Tune in alert for Kim Ramsey, the British-born woman who made international headlines after revealing she would have up to 100 orgasms a day, due to a rare medical condition.
She speaks exclusively on The Jeff Probst Show this Wednesday, January 16 (check local listings in your area). In the interview, Ramsey explains to host Jeff Probst how going public about her condition made her the butt of jokes and led to her losing friends and family.
Ramsey was diagnosed with Persistent Genital Arousal Disorder (PGAD) after continually having the sensation of orgasms, but without any sexual arousal.
The nature of her disorder made it difficult to find and connect with others who suffered similarly, but she knew she was not the only one. In the summer of 2012, she made a courageous decision to come out and try to help educate people about her condition and agreed to speak with a reporter. The resulting story, which she called "tasteless," made headlines around the world and the jokes at her expense caused her to feel shame and ridicule.

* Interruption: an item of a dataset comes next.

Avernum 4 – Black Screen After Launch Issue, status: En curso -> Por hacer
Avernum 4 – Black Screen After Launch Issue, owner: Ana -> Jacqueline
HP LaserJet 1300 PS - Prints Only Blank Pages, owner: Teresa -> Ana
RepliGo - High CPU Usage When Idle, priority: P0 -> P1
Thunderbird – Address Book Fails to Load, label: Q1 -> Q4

After the initial story came out, Ramsey claims the reaction was, "friends dropped me, family members stopped speaking to me, people who I work with snickered behind my back or snickered in my face. Getting recognized in the street, that kind of stuff, having reporters outside your front door, having people write your home and tell you that you're possessed with evil spirits. I went from being a regular person to a notorious person and I've done nothing wrong other than have something that is a medical condition."
Ramsey also recounts to host Jeff Probst the tragic stories of two other women she knew who committed suicide due to the disorder and tries to offer insight to how traumatic this disorder can be: "There are many women that have this, but are too embarrassed to talk about it. Some people are on an online group and they're anonymous because they just don't want to be attached to it... I feel like, as a woman, there are certain things that we can't talk about yet in society. Unfortunately, for women, we have different constraints; socially not acceptable; religious constraints. A woman really shouldn't be talking about things like this. I'm very fortunate that my primary care physician did a tremendous job with listening to me."
Sensitive to how she was treated at the hands of the media in her first foray, at the end of the interview, host Jeff Probst wondered whether Ramsey felt like her story was handled properly. "I was so fearful," she responded. "I was like, 'oh my god, here we go again,' but, I want to thank you from the bottom of my heart, actually."